------ Reading text ------
/fdw-assistant

Orchestrate data transfer from foreign tables to local tables.

Primary LanguagePLpgSQL

Foreign Data Wrapper Assistant

Orchestrate data transfer from foreign tables to local tables with a simple configuration table. The relations must exist and should be defined with the same columns in no particular order.

fdw-assistant provides:

  • a convenient way to build new stages based on configuration, composed by preconfigured jobs
  • a report view that aggregate job status per stage
  • a variety of options in the central config table

fdw-assistant has been designed to be used by a multiple processus orchestrator, like xargs or dispatch commands. In that way, data and subsets could be processed in parallel.

Installation

Download the main file and execute it on a PostgreSQL database. It creates a dedicated schema (named assistant by default) with relations and routines. Use the -v flag with the INSTALL variable to change the schema name.

psql -f fdw-assistant.sql -v INSTALL=assistant

To remove the assistant, just drop the schema.

DROP SCHEMA assistant CASCADE;

Configuration

config

  • source (type regclass): Where the data comes from, relative to current search_path.

  • target (type regclass): Where the data goes to, relative to current search_path.

  • pkey (type text): Column name included in primary key constraint. Composite columns are not supported.

  • priority (type numeric): Used during stage creation to sort the job list in ascendent order.
------ Supplied data ------
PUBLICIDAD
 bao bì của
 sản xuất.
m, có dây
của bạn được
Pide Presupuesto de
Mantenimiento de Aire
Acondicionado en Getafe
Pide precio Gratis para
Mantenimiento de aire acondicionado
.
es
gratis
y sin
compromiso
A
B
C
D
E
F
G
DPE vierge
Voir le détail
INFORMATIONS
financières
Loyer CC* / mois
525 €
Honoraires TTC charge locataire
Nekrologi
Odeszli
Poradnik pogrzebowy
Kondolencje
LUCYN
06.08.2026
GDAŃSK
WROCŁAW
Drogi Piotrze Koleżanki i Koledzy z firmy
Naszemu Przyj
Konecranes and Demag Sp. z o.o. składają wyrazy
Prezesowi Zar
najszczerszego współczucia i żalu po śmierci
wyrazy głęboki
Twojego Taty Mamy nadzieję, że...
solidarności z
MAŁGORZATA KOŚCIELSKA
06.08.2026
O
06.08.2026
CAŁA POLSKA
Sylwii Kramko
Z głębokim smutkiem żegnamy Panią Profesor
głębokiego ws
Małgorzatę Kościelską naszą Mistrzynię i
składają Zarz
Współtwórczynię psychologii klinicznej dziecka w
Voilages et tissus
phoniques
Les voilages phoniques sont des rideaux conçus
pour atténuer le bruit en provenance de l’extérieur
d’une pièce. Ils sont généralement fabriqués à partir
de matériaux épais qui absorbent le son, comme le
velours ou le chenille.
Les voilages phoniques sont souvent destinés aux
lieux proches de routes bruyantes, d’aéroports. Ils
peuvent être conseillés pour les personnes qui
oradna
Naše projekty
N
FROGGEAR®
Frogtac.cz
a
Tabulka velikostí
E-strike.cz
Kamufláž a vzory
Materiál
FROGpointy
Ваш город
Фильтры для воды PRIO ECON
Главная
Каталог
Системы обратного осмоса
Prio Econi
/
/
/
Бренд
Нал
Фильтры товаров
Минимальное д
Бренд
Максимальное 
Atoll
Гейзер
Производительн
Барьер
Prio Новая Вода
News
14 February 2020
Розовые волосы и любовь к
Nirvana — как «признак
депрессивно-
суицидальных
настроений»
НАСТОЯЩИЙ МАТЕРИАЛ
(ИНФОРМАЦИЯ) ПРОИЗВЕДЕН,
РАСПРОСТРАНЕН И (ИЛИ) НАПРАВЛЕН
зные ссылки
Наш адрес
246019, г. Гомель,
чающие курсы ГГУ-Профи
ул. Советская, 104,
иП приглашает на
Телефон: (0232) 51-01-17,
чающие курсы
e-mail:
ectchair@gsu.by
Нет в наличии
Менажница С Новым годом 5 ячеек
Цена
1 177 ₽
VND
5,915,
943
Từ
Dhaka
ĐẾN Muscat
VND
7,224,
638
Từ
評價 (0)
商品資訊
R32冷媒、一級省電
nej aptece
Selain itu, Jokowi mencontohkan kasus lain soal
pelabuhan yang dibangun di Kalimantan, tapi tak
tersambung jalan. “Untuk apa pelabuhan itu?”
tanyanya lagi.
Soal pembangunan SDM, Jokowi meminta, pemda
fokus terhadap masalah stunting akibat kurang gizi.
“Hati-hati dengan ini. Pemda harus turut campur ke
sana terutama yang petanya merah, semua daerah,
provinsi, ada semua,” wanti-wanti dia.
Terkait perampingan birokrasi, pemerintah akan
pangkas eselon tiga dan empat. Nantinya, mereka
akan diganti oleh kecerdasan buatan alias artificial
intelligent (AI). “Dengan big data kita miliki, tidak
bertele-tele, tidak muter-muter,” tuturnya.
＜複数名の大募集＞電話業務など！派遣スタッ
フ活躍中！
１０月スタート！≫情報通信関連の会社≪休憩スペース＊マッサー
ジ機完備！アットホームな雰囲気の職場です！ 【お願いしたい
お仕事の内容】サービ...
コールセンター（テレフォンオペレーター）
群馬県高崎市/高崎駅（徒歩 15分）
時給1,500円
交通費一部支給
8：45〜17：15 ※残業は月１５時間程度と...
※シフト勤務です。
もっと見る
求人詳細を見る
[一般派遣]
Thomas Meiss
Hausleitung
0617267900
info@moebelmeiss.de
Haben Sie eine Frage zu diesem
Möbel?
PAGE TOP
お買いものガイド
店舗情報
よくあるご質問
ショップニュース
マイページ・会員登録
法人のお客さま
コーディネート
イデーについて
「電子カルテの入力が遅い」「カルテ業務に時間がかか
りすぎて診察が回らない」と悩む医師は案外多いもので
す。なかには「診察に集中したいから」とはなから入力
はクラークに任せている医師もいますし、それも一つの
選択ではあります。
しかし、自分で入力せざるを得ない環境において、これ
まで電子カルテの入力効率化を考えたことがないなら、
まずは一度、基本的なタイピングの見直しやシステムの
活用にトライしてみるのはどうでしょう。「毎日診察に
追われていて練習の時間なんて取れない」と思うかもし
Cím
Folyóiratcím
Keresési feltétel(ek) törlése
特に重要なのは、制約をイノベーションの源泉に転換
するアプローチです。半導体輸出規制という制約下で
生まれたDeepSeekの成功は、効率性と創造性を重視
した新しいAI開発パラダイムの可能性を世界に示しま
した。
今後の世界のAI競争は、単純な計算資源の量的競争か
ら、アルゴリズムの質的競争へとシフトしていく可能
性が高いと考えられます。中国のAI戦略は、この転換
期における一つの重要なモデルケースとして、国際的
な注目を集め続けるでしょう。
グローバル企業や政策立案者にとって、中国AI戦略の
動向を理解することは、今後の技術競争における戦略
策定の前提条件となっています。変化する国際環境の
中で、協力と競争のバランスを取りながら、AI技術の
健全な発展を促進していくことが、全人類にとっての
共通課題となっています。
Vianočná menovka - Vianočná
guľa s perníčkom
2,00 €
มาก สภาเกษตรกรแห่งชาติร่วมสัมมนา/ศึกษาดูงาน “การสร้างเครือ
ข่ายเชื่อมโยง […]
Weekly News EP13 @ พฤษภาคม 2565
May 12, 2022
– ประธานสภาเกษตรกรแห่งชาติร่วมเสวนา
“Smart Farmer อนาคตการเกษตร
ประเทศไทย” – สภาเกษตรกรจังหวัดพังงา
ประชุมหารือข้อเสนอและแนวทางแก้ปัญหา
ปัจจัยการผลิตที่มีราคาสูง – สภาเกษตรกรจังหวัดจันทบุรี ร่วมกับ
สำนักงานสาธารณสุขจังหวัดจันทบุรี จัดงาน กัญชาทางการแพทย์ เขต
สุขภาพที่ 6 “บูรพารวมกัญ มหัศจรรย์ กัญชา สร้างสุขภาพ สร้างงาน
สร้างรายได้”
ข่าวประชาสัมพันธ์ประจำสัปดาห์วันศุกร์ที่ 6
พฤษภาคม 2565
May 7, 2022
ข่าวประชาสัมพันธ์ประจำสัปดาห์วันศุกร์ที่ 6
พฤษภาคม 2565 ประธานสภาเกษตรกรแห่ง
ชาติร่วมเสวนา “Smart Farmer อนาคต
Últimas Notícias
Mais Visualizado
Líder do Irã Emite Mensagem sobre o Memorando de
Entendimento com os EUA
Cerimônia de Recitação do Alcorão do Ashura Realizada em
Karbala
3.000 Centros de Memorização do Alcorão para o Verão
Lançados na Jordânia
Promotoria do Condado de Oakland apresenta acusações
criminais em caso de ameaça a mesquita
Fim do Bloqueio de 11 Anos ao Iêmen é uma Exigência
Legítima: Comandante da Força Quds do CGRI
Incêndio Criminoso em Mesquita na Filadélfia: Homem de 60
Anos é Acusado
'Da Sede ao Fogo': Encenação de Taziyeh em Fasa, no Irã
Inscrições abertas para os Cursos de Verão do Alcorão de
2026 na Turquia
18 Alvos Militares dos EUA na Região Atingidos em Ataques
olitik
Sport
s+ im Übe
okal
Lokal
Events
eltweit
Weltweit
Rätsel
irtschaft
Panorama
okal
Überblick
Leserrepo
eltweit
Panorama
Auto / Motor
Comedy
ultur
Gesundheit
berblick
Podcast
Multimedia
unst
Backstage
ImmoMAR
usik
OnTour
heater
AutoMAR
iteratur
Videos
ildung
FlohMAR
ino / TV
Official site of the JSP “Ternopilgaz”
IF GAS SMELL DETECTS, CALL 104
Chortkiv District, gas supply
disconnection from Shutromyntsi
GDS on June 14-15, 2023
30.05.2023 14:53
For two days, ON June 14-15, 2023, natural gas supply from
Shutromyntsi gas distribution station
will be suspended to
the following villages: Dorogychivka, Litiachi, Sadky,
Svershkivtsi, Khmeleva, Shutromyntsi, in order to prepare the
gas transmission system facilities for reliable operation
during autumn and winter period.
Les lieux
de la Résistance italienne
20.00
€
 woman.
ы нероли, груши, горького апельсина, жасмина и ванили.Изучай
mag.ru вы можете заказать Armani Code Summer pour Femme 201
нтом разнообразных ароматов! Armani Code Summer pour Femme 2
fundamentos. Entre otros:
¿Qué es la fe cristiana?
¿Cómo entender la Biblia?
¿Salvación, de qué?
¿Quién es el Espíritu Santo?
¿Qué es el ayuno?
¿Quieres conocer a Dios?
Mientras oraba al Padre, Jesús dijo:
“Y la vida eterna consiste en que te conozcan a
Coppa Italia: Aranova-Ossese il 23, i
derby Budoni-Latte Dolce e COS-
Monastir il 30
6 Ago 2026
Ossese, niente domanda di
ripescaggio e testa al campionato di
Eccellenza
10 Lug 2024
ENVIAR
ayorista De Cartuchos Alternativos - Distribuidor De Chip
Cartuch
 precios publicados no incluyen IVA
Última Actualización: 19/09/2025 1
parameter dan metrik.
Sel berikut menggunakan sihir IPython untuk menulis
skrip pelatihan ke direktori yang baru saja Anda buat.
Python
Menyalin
------
▶ _Required tasks_
**A.** Answer from the fdw-assistant text:
(i) What is the dedicated schema named by default?
(ii) What command removes the assistant?
(iii) In what order does the priority column sort the job list?
**B.** Pick up the fdw-assistant text where it stops and carry it on.
The listing comes from a separate source and is unrelated to the fdw-assistant text.

▶ _Answers below_
**A.**
(i) assistant
(ii) DROP SCHEMA assistant CASCADE;
(iii) Ascending order

**B.**
  • parts (type bigint) : Defines the number of subsets we want. Used during stage creation to build a modulus condition for each subset.

  • trunc (type boolean): If set to true, the target table will be truncated at the very first start of a job.

  • condition (type text): Applies a WHERE condition to the SELECT statement used during data transfer.

  • batchsize (type interger): If set, the job will loop over source target to transfer data as a bunch of rows with intermediate COMMIT at batch completion.

Examples:

INSERT INTO config 
  (source, target, pkey, priority, parts, trunc, condition, batchsize) 
VALUES
-- t1 will be copied in a single operation
  ('source.t1', 'public.t1', 'id', 2, 1, true, null, null),
-- t2 will be dispatched to two jobs, each will insert data with a batch size of 200
  ('source.t2', 'public.t2', 'id', 1, 2, false, null, 200),
-- t3 will be copied with a condition that filters negative values
  ('source.t3', 'public.t3', 'id', 3, 1, true, 'value >= 0', null);

API Usage

plan(targets text[]) function

  • plan() prepares a new stage by creating stage, job and task records and returns a set of CALL copy() statements in order of configured priority.

  • targets parameter is an array of target relation names used as filter. If empty, all relations in the config table are used as targets.

  • Using multiple parts (more than one) will result in multiple tasks (and tasks) being generated with a modulo condition to split into unique subsets.

copy(job_id bigint) procedure

  • copy() handles INSERT statement build and execution, updates its own job record during bulk insertion batches and at the end with success or failed status.

  • A table with trunc option will be truncated before bulk inserts.

  • The same copy(job_id) statement can be executed several times without truncating a table with trunc option. This behavior is intended to resume the job from the last known sequence in case of unintentional interruption.

Internal relations

state enum type

  • running: a job is processing the data transfer

  • failed: a error has been raised, the job stopped in the middle of a batch and rollbacked his current task.

  • pending: a job has been prepared by the plan() procedure but the copy() has not been called yet.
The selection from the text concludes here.